Many avenues are open for research base on participant observation as well. Lesley attended the meetings of recipient support group; she and I have both traveled to the biennial athletic competition for transplant recipients, the “Transplant Games,” which is organized by the National Kidney Foundation as a part of its donor promotion campaign. Patricia did ethnographic work in village in India where healthy individuals are paid to donate a kidney for transplantation. And Linda has done extensive interviewing of “organ procurement” specialists in Germany.
I have found interesting differences between my present research on organ transplantation and the work I did previously with Peruvian shamans. In Peru, I negotiated the terms of my research largely on a person-by-person basis, gaining consent for participation in rituals and for individual interview from each shaman and every patient. I was very much an outsider, and I had the distinct impression that the purpose of my presence was never entirely clear to most of those with whom I spoke. Until my work appears in Spanish and is distributed in Peru, those who cooperated with me will not see what I had to say about them or about the healing tradition of which they were a part. Out research assistants, my coauthor, and I made every effort to proceed in an ethical fashion, but the fact is that those we interviewed gave more than they received. They also had to trust us to follow through on commitments to protect their identities when they requested that we do so.

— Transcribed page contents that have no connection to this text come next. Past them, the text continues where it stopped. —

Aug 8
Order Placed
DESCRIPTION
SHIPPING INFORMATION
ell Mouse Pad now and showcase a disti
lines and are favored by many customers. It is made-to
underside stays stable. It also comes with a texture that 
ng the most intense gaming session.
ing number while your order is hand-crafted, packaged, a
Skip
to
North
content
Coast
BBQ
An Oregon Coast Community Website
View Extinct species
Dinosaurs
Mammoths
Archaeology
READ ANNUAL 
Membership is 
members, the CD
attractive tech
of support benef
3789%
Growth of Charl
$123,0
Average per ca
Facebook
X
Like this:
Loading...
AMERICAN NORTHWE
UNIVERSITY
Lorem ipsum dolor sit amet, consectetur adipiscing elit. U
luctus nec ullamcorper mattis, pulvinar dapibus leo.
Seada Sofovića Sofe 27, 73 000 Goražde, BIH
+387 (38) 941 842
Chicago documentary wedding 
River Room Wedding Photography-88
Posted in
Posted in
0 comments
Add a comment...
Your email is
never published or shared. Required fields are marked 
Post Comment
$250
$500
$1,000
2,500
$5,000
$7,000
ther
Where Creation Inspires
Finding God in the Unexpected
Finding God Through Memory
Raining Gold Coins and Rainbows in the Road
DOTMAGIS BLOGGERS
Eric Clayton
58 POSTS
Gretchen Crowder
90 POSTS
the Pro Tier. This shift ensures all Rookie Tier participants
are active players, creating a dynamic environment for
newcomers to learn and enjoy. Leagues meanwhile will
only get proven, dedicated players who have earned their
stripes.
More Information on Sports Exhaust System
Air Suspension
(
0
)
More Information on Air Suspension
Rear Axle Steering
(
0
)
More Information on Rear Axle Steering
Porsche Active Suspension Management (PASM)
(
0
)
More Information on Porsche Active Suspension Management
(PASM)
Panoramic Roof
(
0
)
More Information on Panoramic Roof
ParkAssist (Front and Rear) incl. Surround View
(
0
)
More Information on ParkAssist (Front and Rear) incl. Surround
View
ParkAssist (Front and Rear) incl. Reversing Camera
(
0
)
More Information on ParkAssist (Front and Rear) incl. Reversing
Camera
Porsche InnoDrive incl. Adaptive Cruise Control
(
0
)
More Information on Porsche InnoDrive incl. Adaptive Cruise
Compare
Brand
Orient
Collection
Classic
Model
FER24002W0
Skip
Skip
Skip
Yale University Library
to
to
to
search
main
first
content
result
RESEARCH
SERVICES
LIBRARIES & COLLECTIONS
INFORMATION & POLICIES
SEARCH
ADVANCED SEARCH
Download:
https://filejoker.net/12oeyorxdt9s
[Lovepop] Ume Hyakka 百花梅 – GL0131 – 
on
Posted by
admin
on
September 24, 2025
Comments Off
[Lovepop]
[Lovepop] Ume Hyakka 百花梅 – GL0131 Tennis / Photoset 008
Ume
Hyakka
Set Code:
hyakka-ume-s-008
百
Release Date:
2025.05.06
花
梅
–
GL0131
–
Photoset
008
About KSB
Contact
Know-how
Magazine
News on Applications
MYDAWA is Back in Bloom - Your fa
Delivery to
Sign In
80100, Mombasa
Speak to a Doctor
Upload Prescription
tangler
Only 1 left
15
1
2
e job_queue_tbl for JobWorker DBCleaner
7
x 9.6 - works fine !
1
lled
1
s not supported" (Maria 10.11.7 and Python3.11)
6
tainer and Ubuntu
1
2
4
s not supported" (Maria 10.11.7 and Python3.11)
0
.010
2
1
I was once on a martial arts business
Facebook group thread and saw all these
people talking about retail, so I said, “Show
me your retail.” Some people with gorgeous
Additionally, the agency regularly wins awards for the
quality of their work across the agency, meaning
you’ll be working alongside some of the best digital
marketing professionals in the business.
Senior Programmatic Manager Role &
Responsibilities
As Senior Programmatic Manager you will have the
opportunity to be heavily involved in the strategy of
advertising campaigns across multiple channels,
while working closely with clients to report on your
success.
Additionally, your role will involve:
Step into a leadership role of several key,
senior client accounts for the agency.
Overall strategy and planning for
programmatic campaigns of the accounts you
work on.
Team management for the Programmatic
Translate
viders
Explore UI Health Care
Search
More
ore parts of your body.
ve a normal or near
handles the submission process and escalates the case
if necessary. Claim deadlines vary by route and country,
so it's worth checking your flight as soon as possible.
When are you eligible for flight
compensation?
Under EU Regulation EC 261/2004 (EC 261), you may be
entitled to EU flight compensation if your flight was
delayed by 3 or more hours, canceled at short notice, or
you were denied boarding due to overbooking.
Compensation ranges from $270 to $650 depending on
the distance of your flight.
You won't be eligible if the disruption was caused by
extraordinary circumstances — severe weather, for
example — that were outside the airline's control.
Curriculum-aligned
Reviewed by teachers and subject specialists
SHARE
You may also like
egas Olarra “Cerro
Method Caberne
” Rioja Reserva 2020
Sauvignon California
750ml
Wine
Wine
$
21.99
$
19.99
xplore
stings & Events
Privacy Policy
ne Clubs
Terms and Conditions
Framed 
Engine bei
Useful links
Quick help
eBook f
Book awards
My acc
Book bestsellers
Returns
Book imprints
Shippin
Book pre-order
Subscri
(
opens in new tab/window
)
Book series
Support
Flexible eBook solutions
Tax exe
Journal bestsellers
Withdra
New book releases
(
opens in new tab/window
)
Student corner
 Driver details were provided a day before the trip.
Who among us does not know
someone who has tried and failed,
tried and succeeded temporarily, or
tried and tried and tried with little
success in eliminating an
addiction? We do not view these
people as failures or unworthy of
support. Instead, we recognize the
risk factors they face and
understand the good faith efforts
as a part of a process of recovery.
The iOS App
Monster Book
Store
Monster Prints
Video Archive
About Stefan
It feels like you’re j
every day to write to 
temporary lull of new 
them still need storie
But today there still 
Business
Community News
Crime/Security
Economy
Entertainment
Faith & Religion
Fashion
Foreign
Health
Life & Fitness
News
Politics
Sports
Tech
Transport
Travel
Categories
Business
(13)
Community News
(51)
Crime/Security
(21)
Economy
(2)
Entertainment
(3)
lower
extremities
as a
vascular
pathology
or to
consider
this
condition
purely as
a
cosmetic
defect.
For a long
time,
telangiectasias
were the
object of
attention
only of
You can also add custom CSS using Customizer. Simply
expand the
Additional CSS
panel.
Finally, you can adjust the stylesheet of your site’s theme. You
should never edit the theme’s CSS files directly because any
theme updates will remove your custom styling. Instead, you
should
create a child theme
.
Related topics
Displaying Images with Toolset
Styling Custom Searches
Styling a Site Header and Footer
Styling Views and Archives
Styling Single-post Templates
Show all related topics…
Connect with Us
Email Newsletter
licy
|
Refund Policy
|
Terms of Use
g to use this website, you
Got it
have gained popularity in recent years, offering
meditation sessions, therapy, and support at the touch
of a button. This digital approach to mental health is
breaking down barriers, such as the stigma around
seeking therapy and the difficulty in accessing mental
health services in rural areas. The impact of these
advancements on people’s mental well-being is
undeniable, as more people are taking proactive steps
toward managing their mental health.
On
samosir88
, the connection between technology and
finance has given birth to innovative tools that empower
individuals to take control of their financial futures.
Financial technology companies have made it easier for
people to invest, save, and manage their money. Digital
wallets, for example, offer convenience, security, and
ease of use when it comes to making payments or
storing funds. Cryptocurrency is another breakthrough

My transplantation research presents a far more equitable relationship between “investigator” and “research subject”. I am not a cultural outsider in the United States. When I interview organ recipients, they know that they will have access to whatever I publish. Furthermore, there has been organizational resistance to my research that I did not encounter in Peru. Professionals involved in transplantation are very protective of their work, and they sometimes seek to avoid granting access to researchers who they suspect might have critical agendas. For example, the National Kidney Foundation declined to provide me with the video that they produced for participants in the 1994 Transplantation Games; I was only given the very abbreviated version that was released to television stations for promotional purposes, and then only after I put in writing how I intended to use it.
There is a fascinating paradox here. The profession of transplantation medicine has precious little to fear from the work of an anthropologist; this is a prestigious and economically powerful specialty in a medical system that is itself extraordinarily well positioned in the American social fabric. A Peruvian shaman, however, risks a great deal by opening his practice to the scrutiny of an outsider. There are laws against what he does in Peru and a long history of official repression and harassment. Although there are potential benefits from the notoriety that a shaman gains by having international researchers present at his rituals, there is also a serious threat posed by bringing a very discrete practice to public attention. Yet, I found far less hesitation about my research from shamans in Peru than I have encountered working on transplantation in the United States.
This paradox relates to some of the discipline-wide debates mentioned earlier. To whom and for whom does the anthropologist write? When anthropologists investigate powerful institutions in their own countries, which Laura Nader calls “studying-up”, how can they avoid accommodations that provide access at the cost of independence? What privacy rights and control over the use of research results should the anthropologist extend to persons who collaborate in research, whether they be well-connected persons at home or marginalized individuals in poor countries?
For medical anthropology, these issues have come into sharp focus as researchers have turned their attention to biomedicine. They have proved especially troubling when medical anthropologists apply their skill in clinical settings as partners to biomedical practitioners rather than as outside investigators. Critics have leveled strong charges against applied medical anthropology in biomedicine, arguing that it has the effect of promoting the already substantial control that physicians and their professional institutions have over our lives.